If you have ever been in sales, you will understand the frustrations of trying to sell products or services that customers do not want. Product management is necessary and the crux of getting saleable products or services into the marketplace.

A product manager’s key responsibilities include:

  • Managing a product/service life-cycle from research, conceptualization , design, prototyping, testing,costing, promotion,improvement to its end of life.
  • Monitors the operating plan to support efforts to increase market share and achieve revenue with profit for the key stakeholders.
  • Designs alongside marketing the go to market strategies to educate,inform the market about its offerings in order to deliver leads.

As a product manager, the role is a central aggregation of information from various stakeholders such as competitors, marketing, operations, customers, prospects and government agencies. To succeed in product management, the information gathered must be crunched and analyzed in order to harness the hidden business intelligence that can be used to inform the evolution of a product road map.

4 key characteristics of a successful product manager as follows:

1. Working with business intelligence and not gut feelings

The product manager will be continually asked why and the product manager must always be able to answer why with facts and figures support by evidence. It is much more powerful than answering with opinions of self or any others.

2. Getting the priorities in order

There is always an infinite amount of things that should be done but with finite resources.
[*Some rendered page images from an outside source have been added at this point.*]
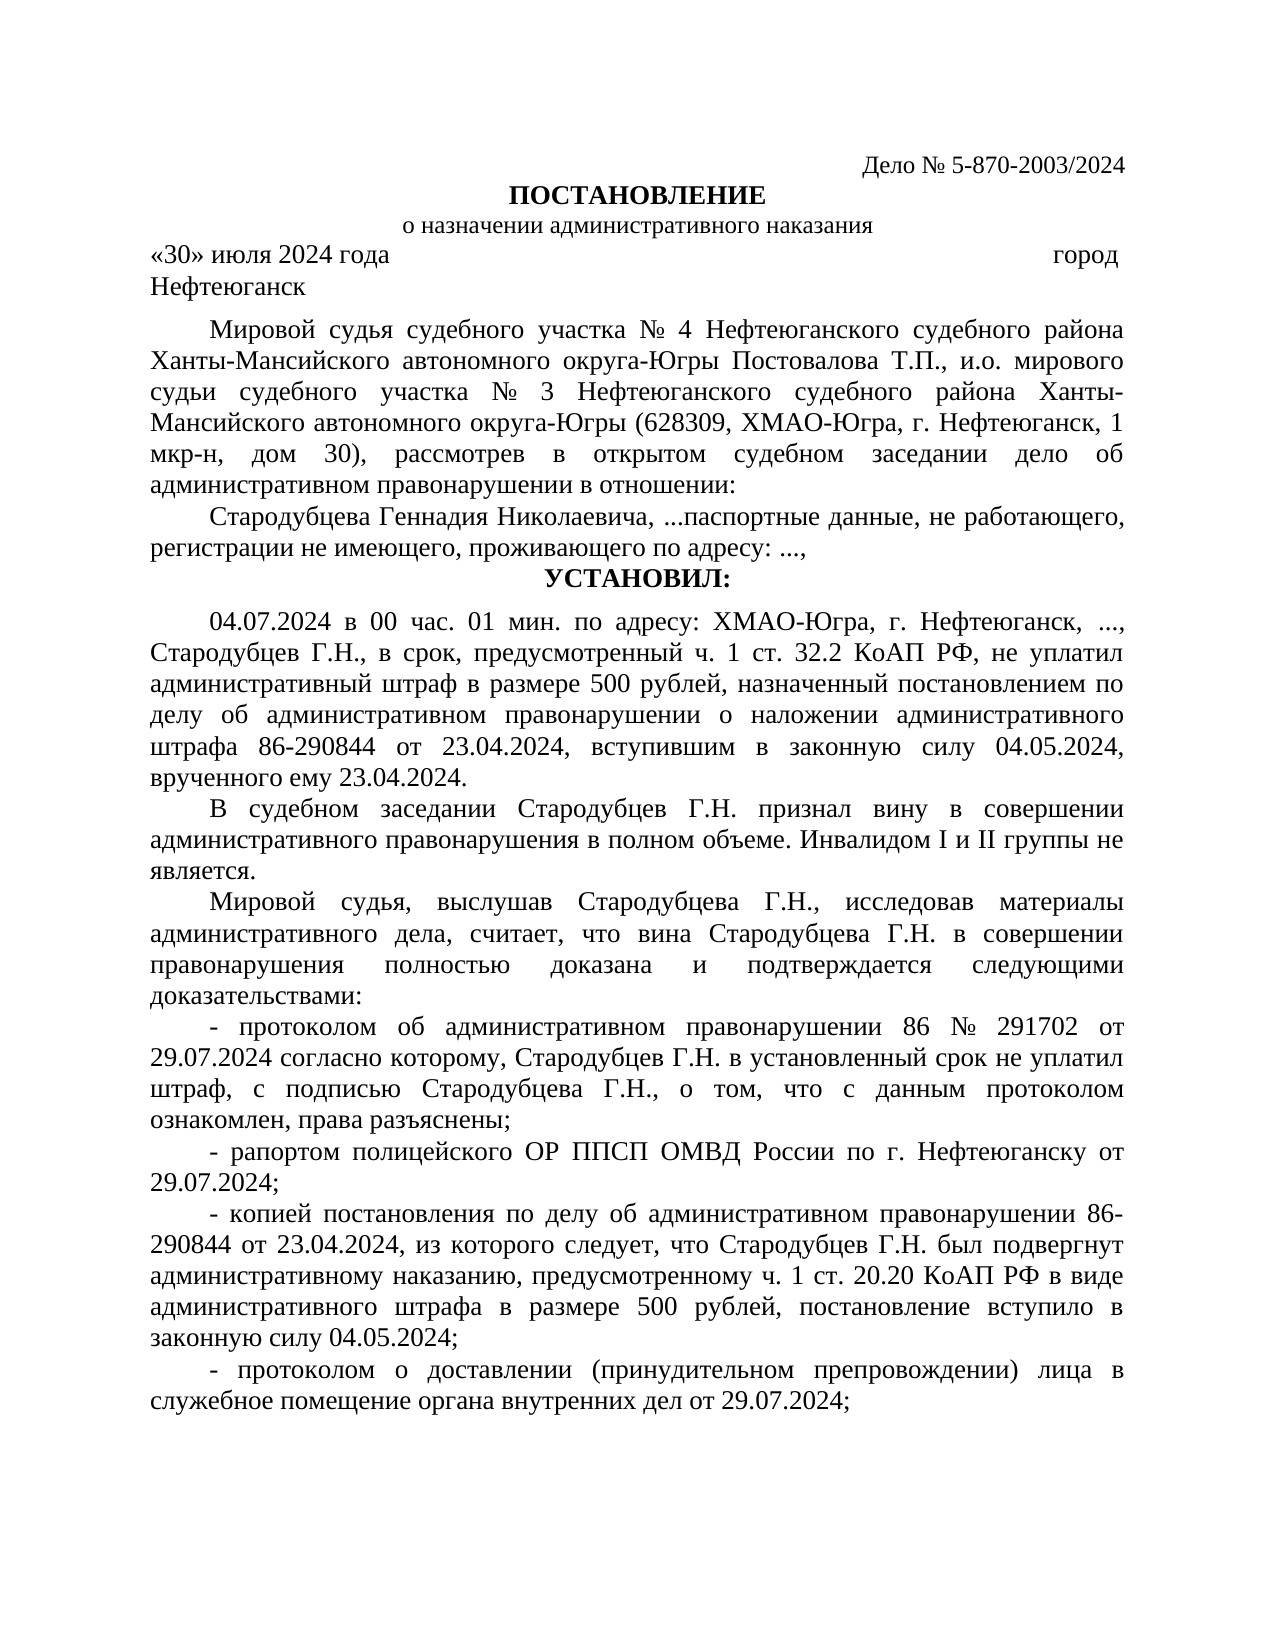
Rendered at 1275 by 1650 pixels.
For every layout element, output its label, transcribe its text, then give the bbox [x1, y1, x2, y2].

text «30» июля 2024 года город Нефтеюганск [150, 239, 1125, 301]
text - копией постановления по делу об административном правонарушении 86-290844 от 23.04.2024, из которого следует, что Стародубцев Г.Н. был подвергнут административному наказанию, предусмотренному ч. 1 ст. 20.20 КоАП РФ в виде административного штрафа в размере 500 рублей, постановление вступило в законную силу 04.05.2024; [150, 1197, 1125, 1353]
text В судебном заседании Стародубцев Г.Н. признал вину в совершении административного правонарушения в полном объеме. Инвалидом I и II группы не является. [150, 792, 1125, 886]
text Мировой судья судебного участка № 4 Нефтеюганского судебного района Ханты-Мансийского автономного округа-Югры Постовалова Т.П., и.о. мирового судьи судебного участка № 3 Нефтеюганского судебного района Ханты-Мансийского автономного округа-Югры (628309, ХМАО-Югра, г. Нефтеюганск, 1 мкр-н, дом 30), рассмотрев в открытом судебном заседании дело об административном правонарушении в отношении: [150, 313, 1125, 500]
text ПОСТАНОВЛЕНИЕ [150, 179, 1125, 210]
text 04.07.2024 в 00 час. 01 мин. по адресу: ХМАО-Югра, г. Нефтеюганск, ..., Стародубцев Г.Н., в срок, предусмотренный ч. 1 ст. 32.2 КоАП РФ, не уплатил административный штраф в размере 500 рублей, назначенный постановлением по делу об административном правонарушении о наложении административного штрафа 86-290844 от 23.04.2024, вступившим в законную силу 04.05.2024, врученного ему 23.04.2024. [150, 605, 1125, 792]
text - протоколом об административном правонарушении 86 № 291702 от 29.07.2024 согласно которому, Стародубцев Г.Н. в установленный срок не уплатил штраф, с подписью Стародубцева Г.Н., о том, что с данным протоколом ознакомлен, права разъяснены; [150, 1010, 1125, 1135]
text Дело № 5-870-2003/2024 [150, 150, 1125, 179]
text о назначении административного наказания [150, 210, 1125, 239]
text Стародубцева Геннадия Николаевича, ...паспортные данные, не работающего, регистрации не имеющего, проживающего по адресу: ..., [150, 500, 1125, 562]
text Мировой судья, выслушав Стародубцева Г.Н., исследовав материалы административного дела, считает, что вина Стародубцева Г.Н. в совершении правонарушения полностью доказана и подтверждается следующими доказательствами: [150, 886, 1125, 1010]
text - протоколом о доставлении (принудительном препровождении) лица в служебное помещение органа внутренних дел от 29.07.2024; [150, 1353, 1125, 1415]
text УСТАНОВИЛ: [150, 562, 1125, 593]
text - рапортом полицейского ОР ППСП ОМВД России по г. Нефтеюганску от 29.07.2024; [150, 1135, 1125, 1197]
The product manager regularly struggles with resources to develop new products and also budget to push the product into the market.  There will be a need to weight the pros and cons of each, continually measure the competing issues to be in line with the company’s growth strategy and revenue plans.

3. Saying no

There will be plenty of times that someone will tell you a certain new product or feature will rock the market or the engineer telling you to trim a function because it will delay the development.

If those request undermine the key objectives of the plan, you have say no. The key is learning how to articulate the rejection with evidence and making the constituents understand your reason for saying no.

4. Transparency

No one should ever be in the dark about what is happening. Get everyone on board onto the same page by constantly communicating your prioritization, product road maps and the “whys” behind them. This will ensure maximum possible collaboration across the different functions together and to move forward as a team efficiently.